PROBLEM DESCRIPTION => Repeat the records below line by line, exactly, finishing on the line that contains "in which case".

SUPPLIED DATA =>

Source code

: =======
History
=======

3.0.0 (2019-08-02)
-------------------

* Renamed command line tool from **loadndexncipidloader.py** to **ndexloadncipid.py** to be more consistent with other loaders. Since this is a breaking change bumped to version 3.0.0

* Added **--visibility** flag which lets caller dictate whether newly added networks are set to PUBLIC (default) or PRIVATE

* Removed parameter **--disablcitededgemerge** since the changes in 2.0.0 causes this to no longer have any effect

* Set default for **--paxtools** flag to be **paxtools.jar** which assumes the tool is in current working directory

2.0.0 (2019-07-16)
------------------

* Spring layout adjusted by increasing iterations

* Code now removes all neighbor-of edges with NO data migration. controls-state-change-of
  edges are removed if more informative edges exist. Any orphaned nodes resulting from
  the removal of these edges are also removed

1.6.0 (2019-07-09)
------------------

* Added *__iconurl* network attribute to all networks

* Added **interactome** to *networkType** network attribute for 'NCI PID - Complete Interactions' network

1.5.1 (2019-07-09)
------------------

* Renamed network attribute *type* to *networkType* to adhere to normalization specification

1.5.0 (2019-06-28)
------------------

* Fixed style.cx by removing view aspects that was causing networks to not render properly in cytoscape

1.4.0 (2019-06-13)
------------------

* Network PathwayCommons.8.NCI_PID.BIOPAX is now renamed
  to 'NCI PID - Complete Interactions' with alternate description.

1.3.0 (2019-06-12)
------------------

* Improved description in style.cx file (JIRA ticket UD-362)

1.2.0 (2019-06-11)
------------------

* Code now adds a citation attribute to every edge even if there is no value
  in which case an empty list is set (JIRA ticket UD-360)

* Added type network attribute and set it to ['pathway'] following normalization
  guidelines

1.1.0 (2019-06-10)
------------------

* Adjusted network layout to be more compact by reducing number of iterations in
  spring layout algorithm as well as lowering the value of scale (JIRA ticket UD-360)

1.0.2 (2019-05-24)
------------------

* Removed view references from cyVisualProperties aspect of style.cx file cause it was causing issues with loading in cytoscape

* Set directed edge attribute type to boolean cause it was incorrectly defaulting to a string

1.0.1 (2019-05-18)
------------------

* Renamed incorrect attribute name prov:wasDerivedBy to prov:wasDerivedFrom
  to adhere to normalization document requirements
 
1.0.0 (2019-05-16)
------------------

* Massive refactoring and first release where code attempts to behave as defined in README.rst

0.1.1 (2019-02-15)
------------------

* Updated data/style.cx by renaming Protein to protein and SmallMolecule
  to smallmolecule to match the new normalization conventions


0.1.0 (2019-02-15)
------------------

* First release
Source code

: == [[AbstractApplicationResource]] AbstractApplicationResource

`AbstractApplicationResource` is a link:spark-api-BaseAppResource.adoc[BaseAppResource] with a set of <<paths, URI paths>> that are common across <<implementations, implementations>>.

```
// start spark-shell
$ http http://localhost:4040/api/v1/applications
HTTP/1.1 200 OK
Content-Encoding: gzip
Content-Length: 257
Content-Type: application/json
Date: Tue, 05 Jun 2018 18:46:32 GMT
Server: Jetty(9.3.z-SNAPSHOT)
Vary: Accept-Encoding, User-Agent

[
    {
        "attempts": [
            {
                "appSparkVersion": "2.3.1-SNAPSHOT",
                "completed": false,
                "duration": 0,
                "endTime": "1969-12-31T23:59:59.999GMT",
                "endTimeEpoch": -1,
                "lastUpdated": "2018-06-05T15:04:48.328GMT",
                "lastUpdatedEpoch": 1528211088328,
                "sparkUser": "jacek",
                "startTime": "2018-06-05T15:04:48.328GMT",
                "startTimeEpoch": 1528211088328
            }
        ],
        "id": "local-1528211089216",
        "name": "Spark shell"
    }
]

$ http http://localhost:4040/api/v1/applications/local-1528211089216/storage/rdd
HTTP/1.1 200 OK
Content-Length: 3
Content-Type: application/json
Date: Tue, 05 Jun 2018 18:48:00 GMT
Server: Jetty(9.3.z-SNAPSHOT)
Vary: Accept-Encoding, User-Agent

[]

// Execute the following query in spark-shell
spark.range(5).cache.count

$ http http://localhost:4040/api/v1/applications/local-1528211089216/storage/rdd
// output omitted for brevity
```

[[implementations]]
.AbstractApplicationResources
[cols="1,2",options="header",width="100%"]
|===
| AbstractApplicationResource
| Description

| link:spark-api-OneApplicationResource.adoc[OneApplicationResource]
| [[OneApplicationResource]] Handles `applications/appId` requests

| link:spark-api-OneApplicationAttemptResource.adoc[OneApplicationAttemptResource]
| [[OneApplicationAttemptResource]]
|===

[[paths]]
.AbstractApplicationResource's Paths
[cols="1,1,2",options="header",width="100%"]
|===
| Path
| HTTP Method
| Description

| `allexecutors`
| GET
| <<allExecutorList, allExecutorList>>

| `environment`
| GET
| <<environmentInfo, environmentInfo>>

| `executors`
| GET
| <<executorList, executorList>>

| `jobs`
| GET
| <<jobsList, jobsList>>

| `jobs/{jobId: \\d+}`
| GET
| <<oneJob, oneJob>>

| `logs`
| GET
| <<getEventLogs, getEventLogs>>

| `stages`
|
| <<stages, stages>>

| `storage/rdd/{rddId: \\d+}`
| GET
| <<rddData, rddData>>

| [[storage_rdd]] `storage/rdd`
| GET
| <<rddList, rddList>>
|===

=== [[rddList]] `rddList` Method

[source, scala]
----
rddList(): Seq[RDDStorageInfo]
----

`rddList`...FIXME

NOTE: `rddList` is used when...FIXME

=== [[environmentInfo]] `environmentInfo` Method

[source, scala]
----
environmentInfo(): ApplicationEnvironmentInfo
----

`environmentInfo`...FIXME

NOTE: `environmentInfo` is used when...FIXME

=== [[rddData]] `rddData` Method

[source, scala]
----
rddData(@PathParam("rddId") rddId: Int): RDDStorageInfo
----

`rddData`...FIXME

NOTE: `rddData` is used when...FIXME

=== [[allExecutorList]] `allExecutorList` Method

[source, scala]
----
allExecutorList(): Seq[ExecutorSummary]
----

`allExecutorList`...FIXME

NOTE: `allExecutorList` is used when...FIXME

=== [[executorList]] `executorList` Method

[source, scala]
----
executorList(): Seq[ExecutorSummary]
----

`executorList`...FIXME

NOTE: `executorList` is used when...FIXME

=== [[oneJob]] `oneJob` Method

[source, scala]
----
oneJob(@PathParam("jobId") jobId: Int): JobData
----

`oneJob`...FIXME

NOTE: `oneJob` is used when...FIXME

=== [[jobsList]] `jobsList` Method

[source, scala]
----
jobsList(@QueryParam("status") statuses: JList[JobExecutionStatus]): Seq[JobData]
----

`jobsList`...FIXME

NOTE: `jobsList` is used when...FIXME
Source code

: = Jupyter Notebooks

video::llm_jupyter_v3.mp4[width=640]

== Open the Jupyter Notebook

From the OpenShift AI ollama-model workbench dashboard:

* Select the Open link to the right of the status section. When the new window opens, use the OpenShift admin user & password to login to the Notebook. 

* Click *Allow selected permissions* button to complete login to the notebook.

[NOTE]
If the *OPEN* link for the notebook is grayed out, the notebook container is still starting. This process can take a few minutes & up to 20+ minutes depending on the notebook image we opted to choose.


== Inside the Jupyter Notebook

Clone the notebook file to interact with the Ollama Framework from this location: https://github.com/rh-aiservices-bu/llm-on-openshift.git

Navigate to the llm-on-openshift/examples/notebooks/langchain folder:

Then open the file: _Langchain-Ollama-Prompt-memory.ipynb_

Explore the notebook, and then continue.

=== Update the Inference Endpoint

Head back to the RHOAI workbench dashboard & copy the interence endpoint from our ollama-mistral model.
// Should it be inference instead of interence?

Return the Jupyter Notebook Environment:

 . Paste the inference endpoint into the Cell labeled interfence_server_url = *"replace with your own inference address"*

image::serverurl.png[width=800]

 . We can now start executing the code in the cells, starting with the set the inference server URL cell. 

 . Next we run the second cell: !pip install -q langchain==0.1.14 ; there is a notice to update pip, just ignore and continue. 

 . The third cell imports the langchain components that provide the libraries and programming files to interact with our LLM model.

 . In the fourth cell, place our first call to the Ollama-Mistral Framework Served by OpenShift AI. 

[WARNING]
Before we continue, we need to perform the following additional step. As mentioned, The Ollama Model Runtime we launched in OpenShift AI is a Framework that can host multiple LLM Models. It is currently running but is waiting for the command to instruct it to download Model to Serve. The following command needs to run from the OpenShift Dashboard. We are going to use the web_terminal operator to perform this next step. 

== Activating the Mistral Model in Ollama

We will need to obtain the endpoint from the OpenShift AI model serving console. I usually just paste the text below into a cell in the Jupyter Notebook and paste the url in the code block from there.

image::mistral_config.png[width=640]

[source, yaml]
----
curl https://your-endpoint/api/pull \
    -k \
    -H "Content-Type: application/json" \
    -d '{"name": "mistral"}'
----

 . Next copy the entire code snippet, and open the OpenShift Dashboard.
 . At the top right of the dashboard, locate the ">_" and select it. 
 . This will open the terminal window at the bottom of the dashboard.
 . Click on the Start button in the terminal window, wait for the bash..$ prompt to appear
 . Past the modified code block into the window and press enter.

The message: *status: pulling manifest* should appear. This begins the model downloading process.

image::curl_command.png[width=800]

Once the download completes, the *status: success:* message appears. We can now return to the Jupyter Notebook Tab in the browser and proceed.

WRITTEN ANSWER =>
Source code

: =======
History
=======

3.0.0 (2019-08-02)
-------------------

* Renamed command line tool from **loadndexncipidloader.py** to **ndexloadncipid.py** to be more consistent with other loaders. Since this is a breaking change bumped to version 3.0.0

* Added **--visibility** flag which lets caller dictate whether newly added networks are set to PUBLIC (default) or PRIVATE

* Removed parameter **--disablcitededgemerge** since the changes in 2.0.0 causes this to no longer have any effect

* Set default for **--paxtools** flag to be **paxtools.jar** which assumes the tool is in current working directory

2.0.0 (2019-07-16)
------------------

* Spring layout adjusted by increasing iterations

* Code now removes all neighbor-of edges with NO data migration. controls-state-change-of
  edges are removed if more informative edges exist. Any orphaned nodes resulting from
  the removal of these edges are also removed

1.6.0 (2019-07-09)
------------------

* Added *__iconurl* network attribute to all networks

* Added **interactome** to *networkType** network attribute for 'NCI PID - Complete Interactions' network

1.5.1 (2019-07-09)
------------------

* Renamed network attribute *type* to *networkType* to adhere to normalization specification

1.5.0 (2019-06-28)
------------------

* Fixed style.cx by removing view aspects that was causing networks to not render properly in cytoscape

1.4.0 (2019-06-13)
------------------

* Network PathwayCommons.8.NCI_PID.BIOPAX is now renamed
  to 'NCI PID - Complete Interactions' with alternate description.

1.3.0 (2019-06-12)
------------------

* Improved description in style.cx file (JIRA ticket UD-362)

1.2.0 (2019-06-11)
------------------

* Code now adds a citation attribute to every edge even if there is no value
  in which case an empty list is set (JIRA ticket UD-360)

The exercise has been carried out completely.